LISTED RECORDS.

· · ·

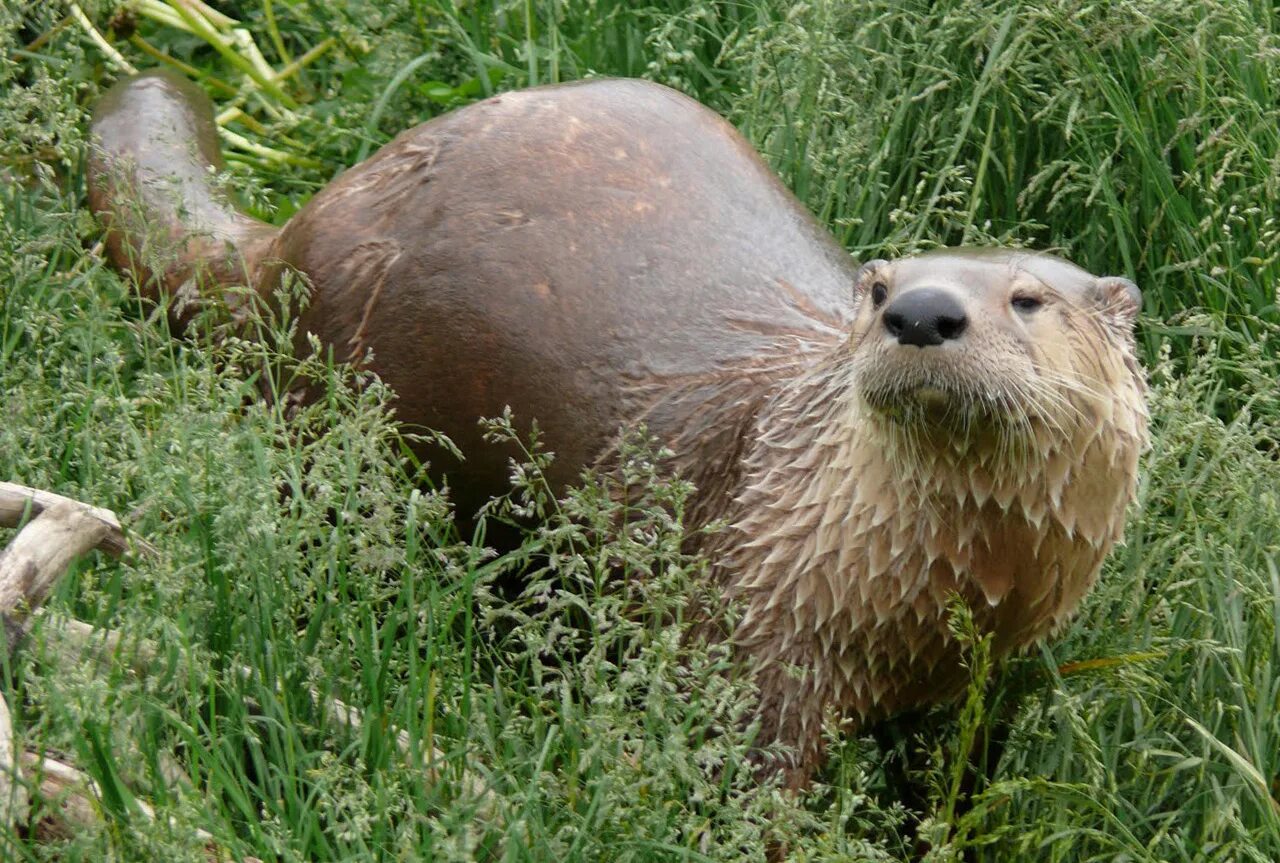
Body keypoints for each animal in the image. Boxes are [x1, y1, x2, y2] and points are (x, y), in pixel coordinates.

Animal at [90, 70, 1152, 788]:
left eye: (1027, 297)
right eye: (879, 288)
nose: (922, 312)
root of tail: (294, 235)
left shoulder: (988, 676)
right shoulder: (754, 642)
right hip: (334, 410)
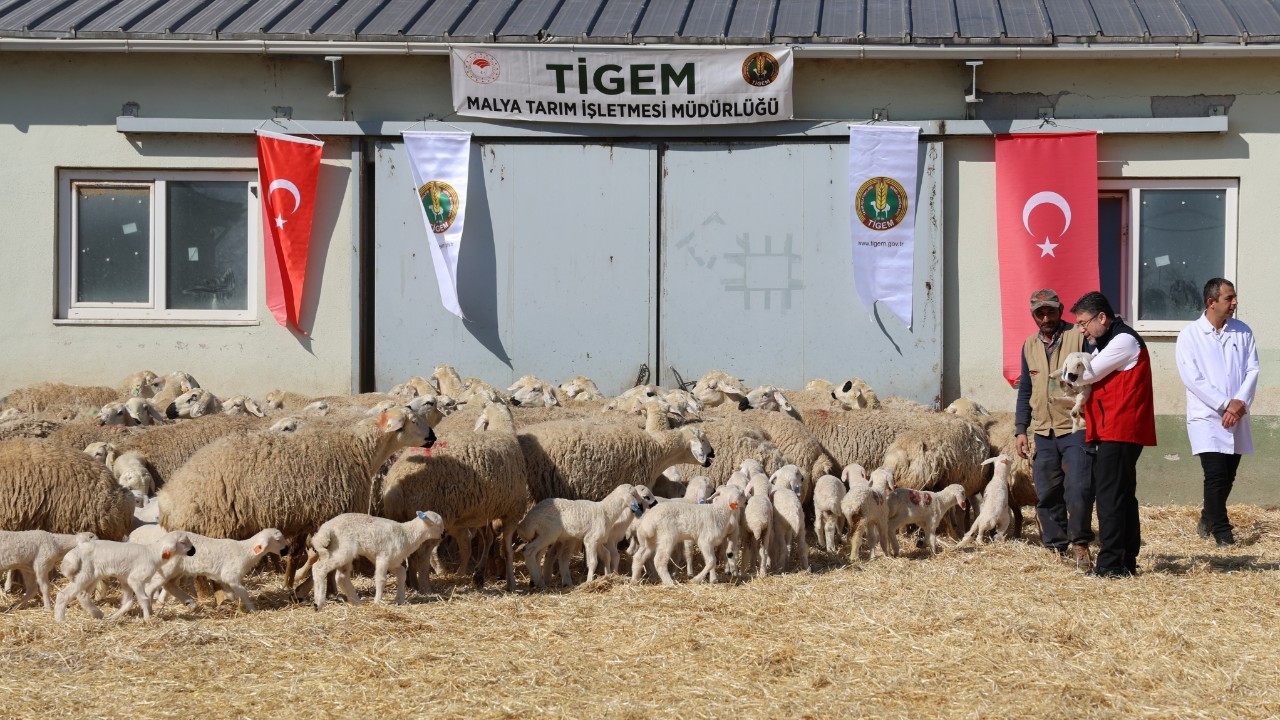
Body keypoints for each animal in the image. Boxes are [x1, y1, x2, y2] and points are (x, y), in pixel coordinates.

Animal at [53, 530, 193, 620]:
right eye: (182, 542)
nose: (193, 551)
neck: (152, 554)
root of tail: (74, 553)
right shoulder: (135, 579)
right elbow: (144, 599)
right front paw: (148, 619)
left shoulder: (125, 580)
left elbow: (128, 602)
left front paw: (113, 617)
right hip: (85, 574)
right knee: (63, 594)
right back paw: (60, 620)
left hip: (92, 576)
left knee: (83, 595)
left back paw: (98, 615)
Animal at [309, 507, 445, 607]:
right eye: (439, 525)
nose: (443, 535)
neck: (407, 534)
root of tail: (326, 528)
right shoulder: (383, 556)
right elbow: (380, 579)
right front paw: (377, 602)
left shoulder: (393, 561)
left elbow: (401, 573)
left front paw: (400, 599)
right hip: (343, 549)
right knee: (319, 568)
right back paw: (319, 603)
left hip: (338, 549)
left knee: (341, 577)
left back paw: (356, 602)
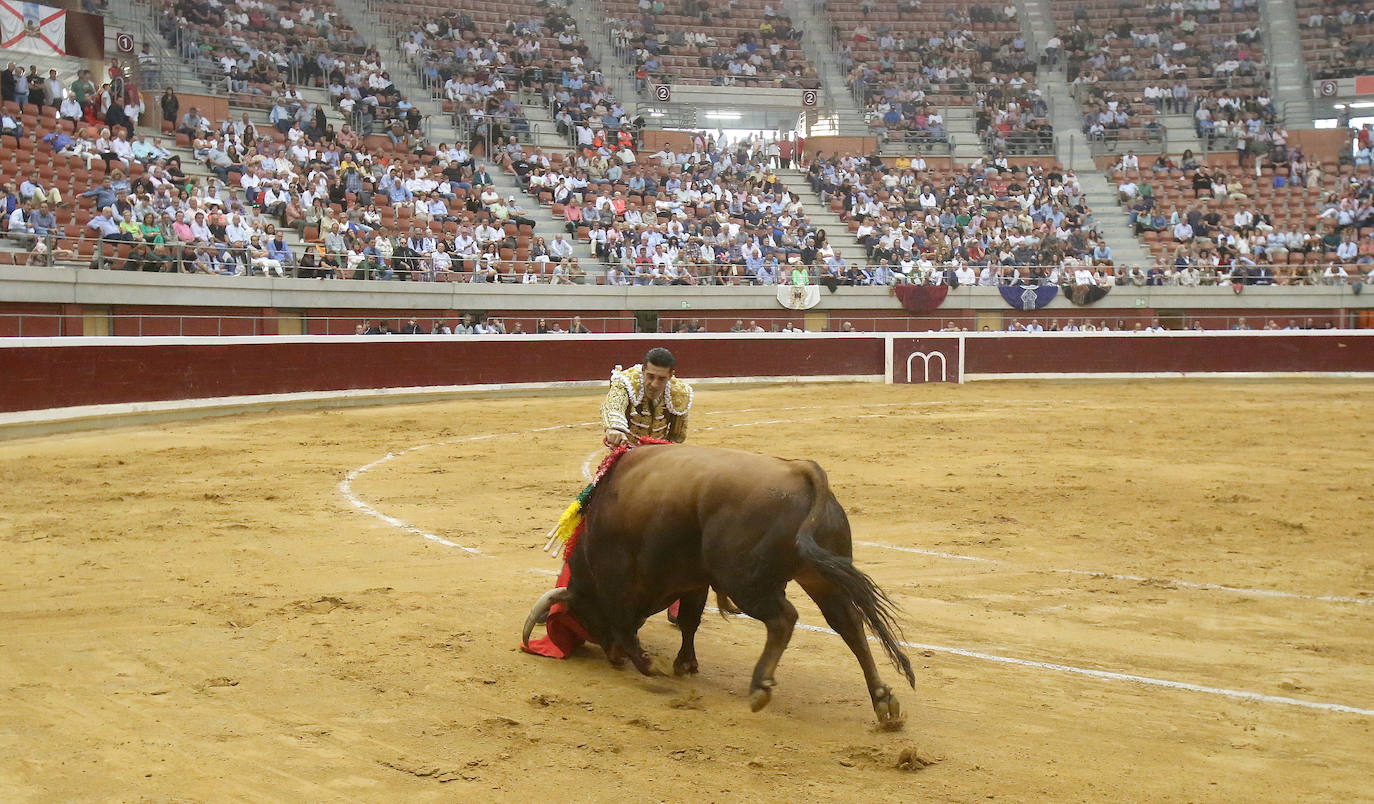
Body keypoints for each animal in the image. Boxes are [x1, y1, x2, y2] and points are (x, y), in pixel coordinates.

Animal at [519, 442, 917, 725]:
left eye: (586, 616)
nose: (612, 658)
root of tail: (802, 470)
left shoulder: (617, 585)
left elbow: (629, 626)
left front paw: (651, 665)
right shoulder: (695, 581)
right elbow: (690, 621)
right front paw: (685, 664)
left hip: (746, 581)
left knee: (784, 618)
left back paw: (760, 687)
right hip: (818, 575)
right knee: (848, 624)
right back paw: (883, 700)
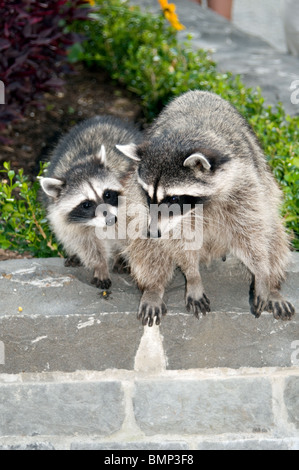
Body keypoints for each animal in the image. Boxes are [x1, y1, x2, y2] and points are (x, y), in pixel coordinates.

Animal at [40, 115, 142, 288]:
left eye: (107, 194)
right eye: (86, 204)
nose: (111, 219)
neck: (79, 164)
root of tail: (101, 118)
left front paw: (122, 256)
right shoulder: (68, 220)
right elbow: (86, 244)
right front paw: (100, 266)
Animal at [118, 90, 298, 324]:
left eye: (173, 198)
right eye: (148, 195)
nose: (153, 232)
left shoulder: (244, 184)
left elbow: (253, 233)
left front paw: (262, 274)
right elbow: (178, 242)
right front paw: (193, 276)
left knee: (274, 234)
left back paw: (274, 285)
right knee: (143, 241)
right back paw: (153, 287)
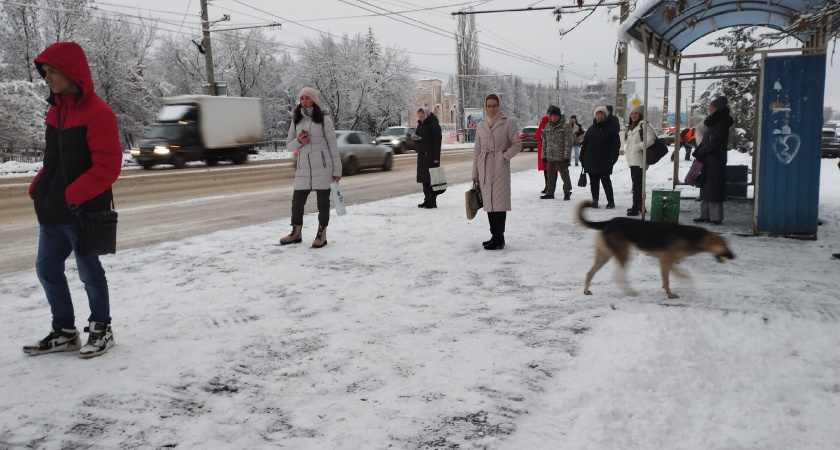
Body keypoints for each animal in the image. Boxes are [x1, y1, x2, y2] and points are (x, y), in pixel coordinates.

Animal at [576, 201, 736, 298]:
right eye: (724, 244)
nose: (733, 256)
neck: (693, 237)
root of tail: (608, 222)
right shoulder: (667, 261)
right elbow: (679, 278)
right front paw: (672, 293)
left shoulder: (667, 262)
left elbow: (670, 278)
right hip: (623, 255)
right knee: (618, 276)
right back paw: (630, 291)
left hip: (605, 255)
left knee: (589, 273)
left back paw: (586, 290)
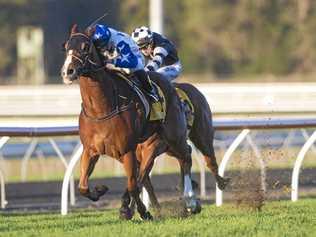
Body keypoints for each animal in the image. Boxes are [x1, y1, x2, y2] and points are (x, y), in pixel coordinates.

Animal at [61, 25, 200, 219]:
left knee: (185, 156)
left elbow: (133, 185)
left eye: (85, 46)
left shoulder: (127, 150)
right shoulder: (90, 150)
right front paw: (101, 189)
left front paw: (140, 212)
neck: (101, 109)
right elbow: (83, 186)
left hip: (172, 136)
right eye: (66, 46)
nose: (68, 71)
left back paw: (191, 202)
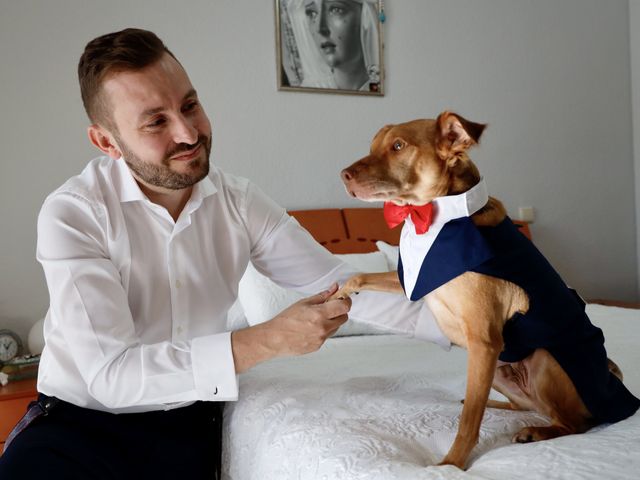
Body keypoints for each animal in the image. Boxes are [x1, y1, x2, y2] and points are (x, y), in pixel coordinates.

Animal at [336, 111, 640, 468]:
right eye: (372, 146)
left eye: (398, 146)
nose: (343, 175)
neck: (437, 219)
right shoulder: (414, 281)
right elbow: (360, 276)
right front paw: (338, 292)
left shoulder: (483, 341)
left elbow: (469, 422)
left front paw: (450, 465)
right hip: (497, 369)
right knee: (521, 405)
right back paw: (502, 407)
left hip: (542, 359)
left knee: (575, 423)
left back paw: (535, 431)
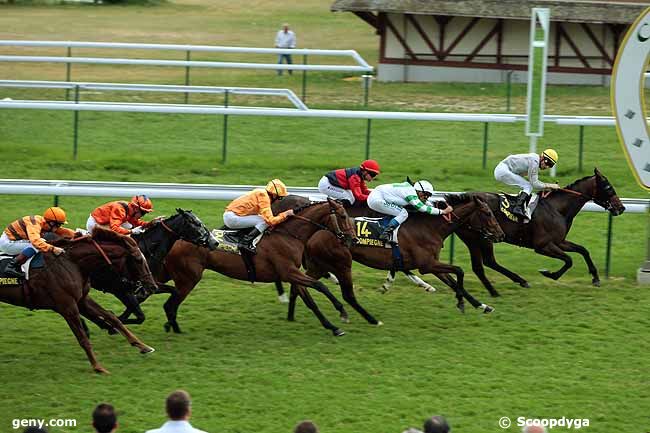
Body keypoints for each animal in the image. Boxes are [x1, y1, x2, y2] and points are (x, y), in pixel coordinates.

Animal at [0, 228, 158, 372]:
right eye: (138, 260)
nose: (152, 286)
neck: (72, 263)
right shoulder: (68, 307)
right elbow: (82, 338)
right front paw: (98, 367)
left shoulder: (82, 300)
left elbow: (112, 317)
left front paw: (143, 346)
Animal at [149, 197, 356, 336]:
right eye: (343, 215)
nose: (352, 239)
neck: (288, 234)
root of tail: (176, 239)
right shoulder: (289, 272)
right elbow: (320, 286)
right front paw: (342, 312)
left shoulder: (292, 274)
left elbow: (310, 301)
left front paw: (333, 327)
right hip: (188, 279)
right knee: (170, 304)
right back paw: (175, 330)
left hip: (170, 275)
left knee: (166, 301)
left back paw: (170, 327)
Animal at [276, 192, 504, 320]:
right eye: (488, 213)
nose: (500, 234)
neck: (430, 226)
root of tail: (316, 231)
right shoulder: (427, 265)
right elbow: (459, 271)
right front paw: (462, 303)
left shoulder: (431, 264)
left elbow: (455, 281)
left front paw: (482, 305)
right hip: (340, 262)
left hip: (320, 264)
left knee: (299, 285)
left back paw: (292, 315)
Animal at [450, 167, 624, 296]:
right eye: (608, 187)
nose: (621, 207)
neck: (557, 208)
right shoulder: (542, 246)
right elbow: (569, 260)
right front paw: (549, 273)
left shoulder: (559, 241)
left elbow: (583, 250)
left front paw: (595, 278)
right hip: (482, 236)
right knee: (488, 261)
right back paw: (518, 281)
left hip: (473, 238)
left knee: (482, 265)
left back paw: (511, 284)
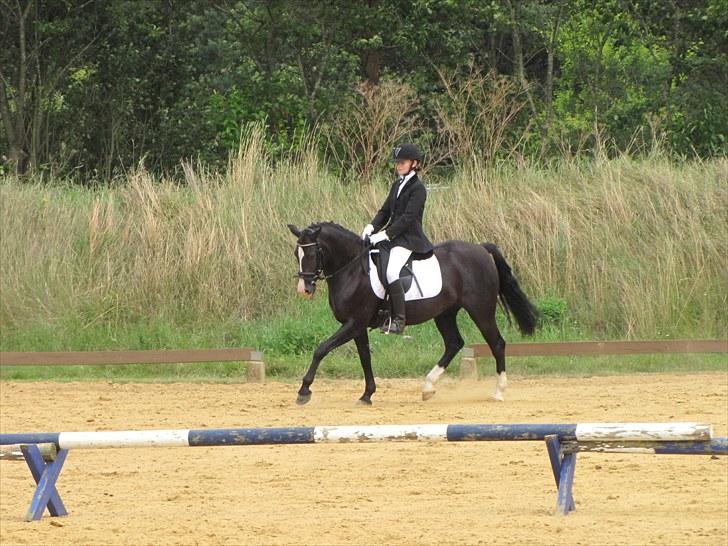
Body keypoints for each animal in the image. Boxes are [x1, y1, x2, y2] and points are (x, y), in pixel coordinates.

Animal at [287, 222, 539, 405]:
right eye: (296, 254)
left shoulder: (354, 322)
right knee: (454, 343)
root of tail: (481, 249)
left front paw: (304, 391)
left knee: (497, 343)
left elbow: (321, 349)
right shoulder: (357, 326)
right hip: (445, 313)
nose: (304, 290)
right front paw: (367, 394)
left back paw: (498, 392)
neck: (353, 270)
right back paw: (428, 387)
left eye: (313, 253)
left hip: (481, 310)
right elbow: (365, 357)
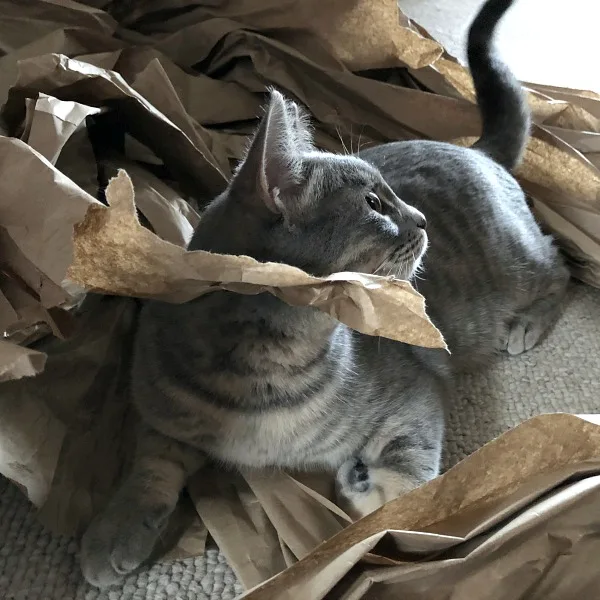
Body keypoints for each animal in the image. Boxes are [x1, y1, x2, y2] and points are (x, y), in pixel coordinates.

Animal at [81, 0, 568, 588]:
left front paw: (377, 495)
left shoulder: (415, 394)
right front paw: (115, 528)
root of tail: (476, 150)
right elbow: (149, 463)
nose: (421, 219)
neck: (266, 371)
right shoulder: (164, 410)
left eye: (391, 198)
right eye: (375, 204)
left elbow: (406, 488)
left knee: (560, 263)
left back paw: (527, 322)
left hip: (515, 261)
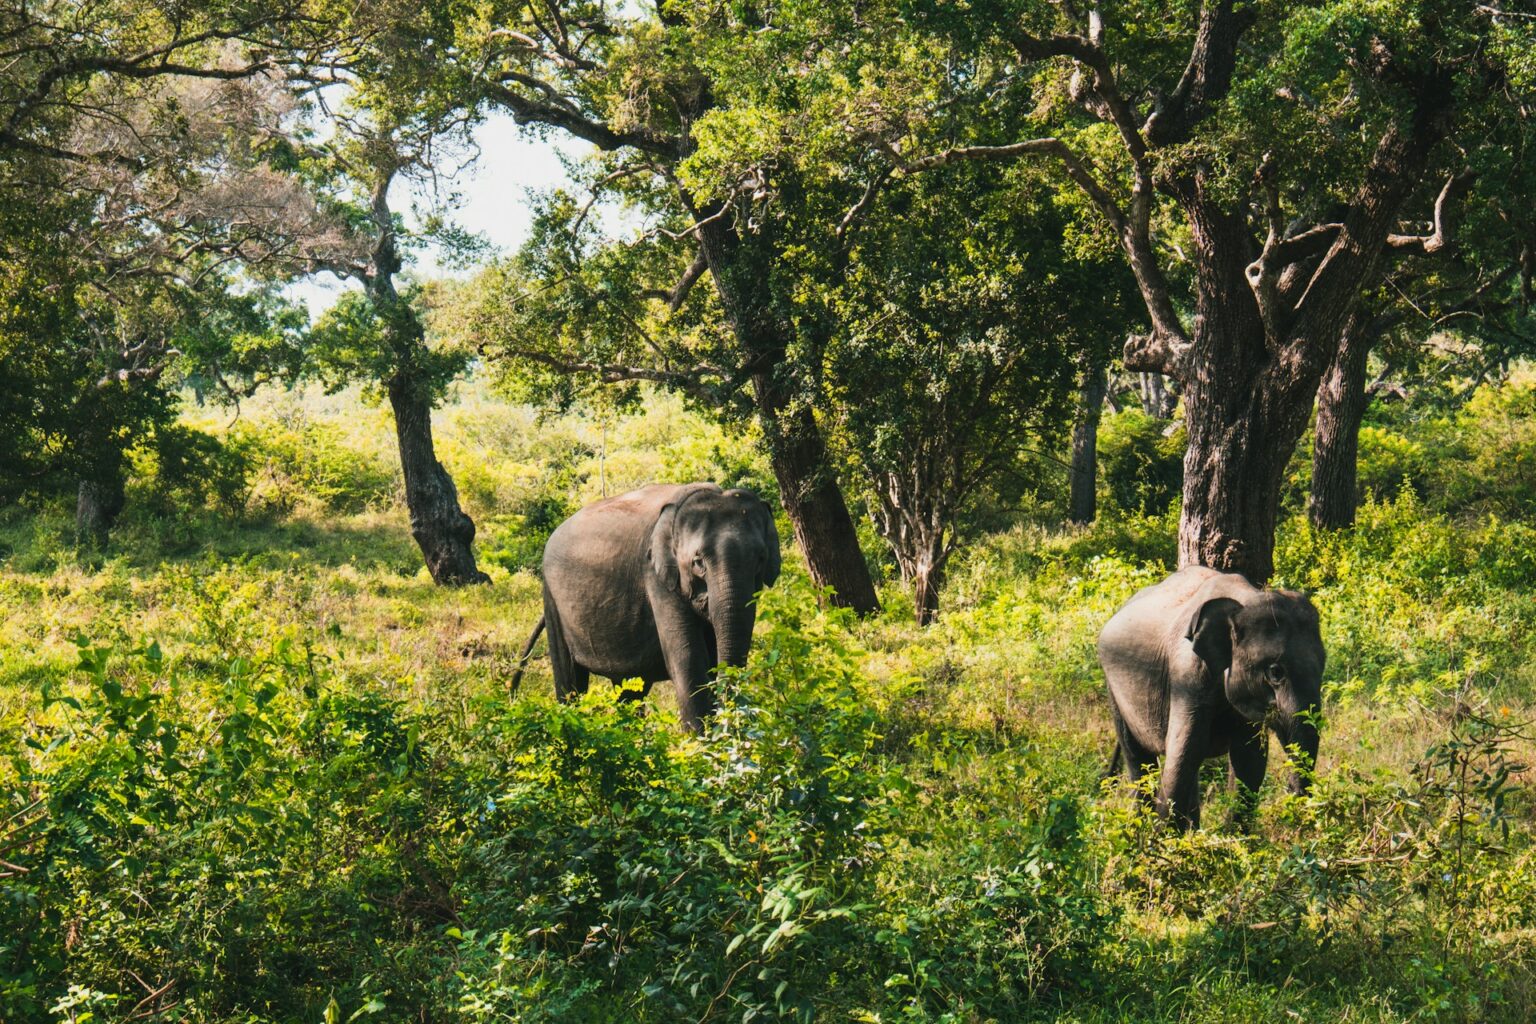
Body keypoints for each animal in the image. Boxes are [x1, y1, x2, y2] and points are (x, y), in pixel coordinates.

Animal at [513, 485, 786, 733]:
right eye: (698, 563)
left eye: (761, 559)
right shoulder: (657, 578)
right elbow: (688, 658)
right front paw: (702, 748)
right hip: (552, 601)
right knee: (570, 681)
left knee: (630, 690)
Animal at [1099, 568, 1327, 835]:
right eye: (1275, 672)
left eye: (1323, 666)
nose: (1290, 791)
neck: (1245, 599)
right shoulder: (1187, 676)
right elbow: (1185, 750)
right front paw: (1165, 841)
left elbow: (1248, 759)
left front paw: (1234, 839)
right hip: (1113, 689)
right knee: (1138, 758)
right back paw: (1140, 830)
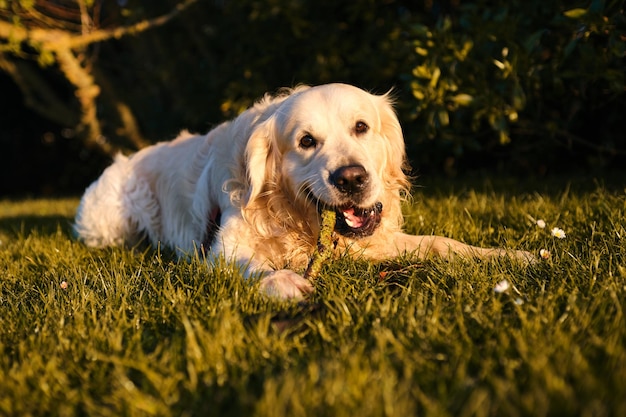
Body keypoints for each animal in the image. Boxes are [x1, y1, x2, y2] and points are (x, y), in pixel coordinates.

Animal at [74, 84, 532, 298]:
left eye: (361, 127)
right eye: (307, 141)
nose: (351, 179)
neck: (296, 219)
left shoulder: (375, 240)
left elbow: (443, 243)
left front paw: (513, 255)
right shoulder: (223, 250)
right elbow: (250, 265)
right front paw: (283, 282)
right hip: (108, 221)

· · ·

WORK ITEM.
With the pictures omitted, copy exactly the lines of the listing above starting at the line containing "left back paw: (191, 202)" and ending at the line containing "right hip: (188, 279)", both included.

SOLVED EXERCISE.
left back paw: (191, 202)
Body keypoints for each animal in the image. Boxes are [x1, y1, x2, y2] and points are (x, y), in pixel coordinates.

Animal at [336, 111, 640, 468]:
right eye: (372, 146)
left eye: (398, 146)
nose: (343, 175)
neck: (437, 219)
right shoulder: (414, 281)
right elbow: (360, 276)
right front paw: (338, 292)
left shoulder: (483, 341)
left elbow: (469, 422)
left front paw: (450, 465)
right hip: (497, 369)
right knee: (521, 405)
right back paw: (502, 407)
left hip: (542, 359)
left knee: (575, 423)
left back paw: (535, 431)
Body keypoints for each animal in the image. Boxes are [x1, y1, x2, y2] and points are (x, y), in pixel coordinates.

Animal at [0, 228, 158, 372]:
right eye: (138, 260)
nose: (152, 286)
neck: (72, 263)
right shoulder: (68, 307)
right elbow: (82, 338)
right front paw: (98, 367)
left shoulder: (82, 300)
left elbow: (112, 317)
left front paw: (143, 346)
Animal at [149, 197, 356, 336]:
right eye: (343, 215)
nose: (352, 239)
neck: (288, 234)
root of tail: (176, 239)
right shoulder: (289, 272)
right elbow: (320, 286)
right front paw: (342, 312)
left shoulder: (292, 274)
left elbow: (310, 301)
left front paw: (333, 327)
right hip: (188, 279)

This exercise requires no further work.